▶ [Input]:
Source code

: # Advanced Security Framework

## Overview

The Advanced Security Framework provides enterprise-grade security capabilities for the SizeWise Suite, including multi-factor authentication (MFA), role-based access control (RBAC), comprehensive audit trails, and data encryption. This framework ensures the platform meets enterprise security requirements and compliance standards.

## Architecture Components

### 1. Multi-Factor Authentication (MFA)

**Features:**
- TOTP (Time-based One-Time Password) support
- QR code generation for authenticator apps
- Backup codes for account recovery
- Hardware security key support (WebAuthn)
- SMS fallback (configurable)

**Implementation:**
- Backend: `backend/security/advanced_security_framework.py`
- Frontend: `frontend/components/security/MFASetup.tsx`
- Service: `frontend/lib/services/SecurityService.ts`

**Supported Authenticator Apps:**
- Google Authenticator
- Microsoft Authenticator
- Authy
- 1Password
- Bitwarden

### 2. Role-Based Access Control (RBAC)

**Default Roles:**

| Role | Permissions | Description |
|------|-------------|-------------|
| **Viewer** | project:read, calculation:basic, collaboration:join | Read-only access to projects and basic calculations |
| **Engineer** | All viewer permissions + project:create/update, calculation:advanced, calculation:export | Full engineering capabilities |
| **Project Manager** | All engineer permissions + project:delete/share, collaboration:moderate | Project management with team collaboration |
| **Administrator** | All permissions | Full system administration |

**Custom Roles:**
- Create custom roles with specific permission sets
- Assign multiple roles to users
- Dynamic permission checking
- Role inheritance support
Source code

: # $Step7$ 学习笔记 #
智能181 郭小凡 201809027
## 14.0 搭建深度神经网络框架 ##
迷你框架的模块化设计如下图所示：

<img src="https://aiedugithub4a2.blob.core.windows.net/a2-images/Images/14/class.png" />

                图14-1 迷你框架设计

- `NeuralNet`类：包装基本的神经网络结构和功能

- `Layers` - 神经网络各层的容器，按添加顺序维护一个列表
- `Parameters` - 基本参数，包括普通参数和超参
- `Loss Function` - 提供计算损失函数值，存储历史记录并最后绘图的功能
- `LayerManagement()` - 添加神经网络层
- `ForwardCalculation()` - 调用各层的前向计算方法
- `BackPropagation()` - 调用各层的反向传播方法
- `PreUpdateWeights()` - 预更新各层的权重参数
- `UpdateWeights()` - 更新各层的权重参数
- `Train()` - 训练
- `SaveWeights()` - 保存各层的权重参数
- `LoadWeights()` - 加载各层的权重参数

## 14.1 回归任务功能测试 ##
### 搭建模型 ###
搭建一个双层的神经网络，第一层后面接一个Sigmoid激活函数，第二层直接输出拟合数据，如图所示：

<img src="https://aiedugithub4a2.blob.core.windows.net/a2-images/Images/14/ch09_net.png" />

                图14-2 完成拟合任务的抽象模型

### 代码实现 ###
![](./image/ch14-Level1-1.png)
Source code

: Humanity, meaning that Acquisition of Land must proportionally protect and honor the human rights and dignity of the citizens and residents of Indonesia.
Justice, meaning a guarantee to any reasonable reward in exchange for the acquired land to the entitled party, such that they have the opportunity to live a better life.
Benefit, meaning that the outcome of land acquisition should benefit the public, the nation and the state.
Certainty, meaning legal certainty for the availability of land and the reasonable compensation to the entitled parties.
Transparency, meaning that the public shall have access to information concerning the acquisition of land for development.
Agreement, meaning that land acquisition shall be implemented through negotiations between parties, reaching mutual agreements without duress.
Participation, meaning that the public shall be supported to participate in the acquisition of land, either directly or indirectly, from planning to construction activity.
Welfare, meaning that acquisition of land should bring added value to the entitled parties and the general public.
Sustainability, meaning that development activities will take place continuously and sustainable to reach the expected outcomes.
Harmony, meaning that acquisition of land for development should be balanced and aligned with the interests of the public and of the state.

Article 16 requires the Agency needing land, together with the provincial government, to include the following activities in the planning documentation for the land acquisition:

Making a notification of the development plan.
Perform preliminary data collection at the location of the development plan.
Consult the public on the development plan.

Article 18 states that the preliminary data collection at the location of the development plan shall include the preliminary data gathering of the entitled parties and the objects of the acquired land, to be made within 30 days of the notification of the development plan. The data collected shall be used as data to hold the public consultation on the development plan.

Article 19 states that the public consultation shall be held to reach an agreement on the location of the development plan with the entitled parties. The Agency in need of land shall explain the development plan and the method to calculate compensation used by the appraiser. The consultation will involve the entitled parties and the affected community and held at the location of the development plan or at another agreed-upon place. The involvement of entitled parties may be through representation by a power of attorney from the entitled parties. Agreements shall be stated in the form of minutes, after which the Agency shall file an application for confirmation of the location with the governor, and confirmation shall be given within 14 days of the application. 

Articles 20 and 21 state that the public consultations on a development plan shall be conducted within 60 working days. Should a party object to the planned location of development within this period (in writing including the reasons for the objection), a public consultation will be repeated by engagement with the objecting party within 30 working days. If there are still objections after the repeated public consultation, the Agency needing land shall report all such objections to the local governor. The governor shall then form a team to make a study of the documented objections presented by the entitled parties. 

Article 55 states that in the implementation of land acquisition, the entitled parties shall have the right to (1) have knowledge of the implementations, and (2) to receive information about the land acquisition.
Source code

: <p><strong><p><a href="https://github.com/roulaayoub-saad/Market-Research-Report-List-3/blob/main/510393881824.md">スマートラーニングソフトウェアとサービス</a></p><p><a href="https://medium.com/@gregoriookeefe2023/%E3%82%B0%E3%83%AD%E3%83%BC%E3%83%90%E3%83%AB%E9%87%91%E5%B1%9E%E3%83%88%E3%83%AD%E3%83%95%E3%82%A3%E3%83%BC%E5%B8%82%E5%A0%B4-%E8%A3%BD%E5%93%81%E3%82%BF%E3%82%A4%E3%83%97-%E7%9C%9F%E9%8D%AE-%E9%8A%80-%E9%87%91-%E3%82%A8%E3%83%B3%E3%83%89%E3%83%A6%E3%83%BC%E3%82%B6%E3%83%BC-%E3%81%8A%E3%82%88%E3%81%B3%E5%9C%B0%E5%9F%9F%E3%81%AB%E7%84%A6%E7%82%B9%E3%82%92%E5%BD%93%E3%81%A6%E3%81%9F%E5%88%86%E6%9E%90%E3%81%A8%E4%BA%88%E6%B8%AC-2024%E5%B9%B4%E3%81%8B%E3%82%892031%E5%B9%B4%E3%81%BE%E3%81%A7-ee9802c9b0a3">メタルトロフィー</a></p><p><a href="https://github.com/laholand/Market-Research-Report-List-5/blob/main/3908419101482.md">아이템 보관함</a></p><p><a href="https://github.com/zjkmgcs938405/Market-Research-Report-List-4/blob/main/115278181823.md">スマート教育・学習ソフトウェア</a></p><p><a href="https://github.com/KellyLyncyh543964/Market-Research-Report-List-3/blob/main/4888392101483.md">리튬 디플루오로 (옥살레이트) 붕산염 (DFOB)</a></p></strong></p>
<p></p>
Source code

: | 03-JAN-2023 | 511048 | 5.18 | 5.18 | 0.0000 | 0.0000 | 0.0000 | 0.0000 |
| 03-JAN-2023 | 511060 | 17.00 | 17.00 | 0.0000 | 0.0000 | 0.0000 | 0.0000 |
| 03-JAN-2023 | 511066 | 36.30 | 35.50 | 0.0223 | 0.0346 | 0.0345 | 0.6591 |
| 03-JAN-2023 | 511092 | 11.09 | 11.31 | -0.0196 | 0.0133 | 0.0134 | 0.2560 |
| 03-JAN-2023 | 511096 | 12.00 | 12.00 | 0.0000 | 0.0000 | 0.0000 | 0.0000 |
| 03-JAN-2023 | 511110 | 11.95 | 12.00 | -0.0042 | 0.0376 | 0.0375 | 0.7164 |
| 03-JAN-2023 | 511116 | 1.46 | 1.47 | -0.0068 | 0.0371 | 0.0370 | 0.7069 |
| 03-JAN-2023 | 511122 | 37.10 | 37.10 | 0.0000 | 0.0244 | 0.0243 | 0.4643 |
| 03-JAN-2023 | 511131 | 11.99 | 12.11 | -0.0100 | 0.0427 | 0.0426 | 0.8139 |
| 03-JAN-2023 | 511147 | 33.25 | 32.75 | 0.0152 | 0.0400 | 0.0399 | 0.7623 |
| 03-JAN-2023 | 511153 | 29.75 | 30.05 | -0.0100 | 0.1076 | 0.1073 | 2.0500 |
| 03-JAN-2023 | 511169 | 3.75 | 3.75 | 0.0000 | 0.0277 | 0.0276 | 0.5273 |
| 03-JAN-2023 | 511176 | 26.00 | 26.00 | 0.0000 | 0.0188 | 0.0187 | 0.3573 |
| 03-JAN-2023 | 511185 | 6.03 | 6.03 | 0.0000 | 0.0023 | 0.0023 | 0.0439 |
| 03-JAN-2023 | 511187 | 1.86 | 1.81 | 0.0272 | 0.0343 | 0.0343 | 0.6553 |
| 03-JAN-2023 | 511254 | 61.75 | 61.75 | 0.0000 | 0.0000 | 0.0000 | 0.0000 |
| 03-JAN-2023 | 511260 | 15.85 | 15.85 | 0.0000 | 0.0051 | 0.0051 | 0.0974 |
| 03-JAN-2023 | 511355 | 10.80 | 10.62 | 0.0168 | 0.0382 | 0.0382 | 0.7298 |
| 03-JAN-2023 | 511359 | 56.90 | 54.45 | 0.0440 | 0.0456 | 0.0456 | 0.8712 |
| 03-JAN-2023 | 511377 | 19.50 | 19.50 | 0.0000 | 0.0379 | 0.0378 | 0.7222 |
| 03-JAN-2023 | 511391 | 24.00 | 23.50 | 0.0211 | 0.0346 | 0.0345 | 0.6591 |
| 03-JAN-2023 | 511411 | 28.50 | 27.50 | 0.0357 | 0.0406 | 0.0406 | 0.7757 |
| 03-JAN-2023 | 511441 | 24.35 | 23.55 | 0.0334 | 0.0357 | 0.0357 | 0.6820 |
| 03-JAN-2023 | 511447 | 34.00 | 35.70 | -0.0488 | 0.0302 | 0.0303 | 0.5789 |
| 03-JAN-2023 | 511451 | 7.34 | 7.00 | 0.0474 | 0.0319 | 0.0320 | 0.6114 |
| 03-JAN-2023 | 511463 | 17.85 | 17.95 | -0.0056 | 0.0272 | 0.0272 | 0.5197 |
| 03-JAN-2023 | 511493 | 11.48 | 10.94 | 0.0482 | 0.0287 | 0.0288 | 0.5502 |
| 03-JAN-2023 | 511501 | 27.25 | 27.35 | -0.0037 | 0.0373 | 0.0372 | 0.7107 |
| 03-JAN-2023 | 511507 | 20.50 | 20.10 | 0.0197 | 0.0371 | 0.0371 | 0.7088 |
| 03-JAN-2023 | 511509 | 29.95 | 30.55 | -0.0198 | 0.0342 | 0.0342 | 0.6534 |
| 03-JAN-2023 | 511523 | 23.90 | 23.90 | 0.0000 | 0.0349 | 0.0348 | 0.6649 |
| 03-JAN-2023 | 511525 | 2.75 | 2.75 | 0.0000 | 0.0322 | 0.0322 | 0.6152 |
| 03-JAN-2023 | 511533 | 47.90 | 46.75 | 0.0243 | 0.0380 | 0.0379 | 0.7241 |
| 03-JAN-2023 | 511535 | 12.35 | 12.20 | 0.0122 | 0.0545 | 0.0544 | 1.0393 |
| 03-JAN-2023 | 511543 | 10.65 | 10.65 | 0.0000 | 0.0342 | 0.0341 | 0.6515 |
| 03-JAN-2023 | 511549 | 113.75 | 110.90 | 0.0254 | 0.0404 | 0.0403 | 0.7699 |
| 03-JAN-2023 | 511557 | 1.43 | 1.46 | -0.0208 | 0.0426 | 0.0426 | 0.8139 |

▶ [Task statement]: The first line of the records and every line down to the line with "## Overview" must be quoted exactly; leave out all else.

▶ [Answer to this exercise]:
Source code

: # Advanced Security Framework

## Overview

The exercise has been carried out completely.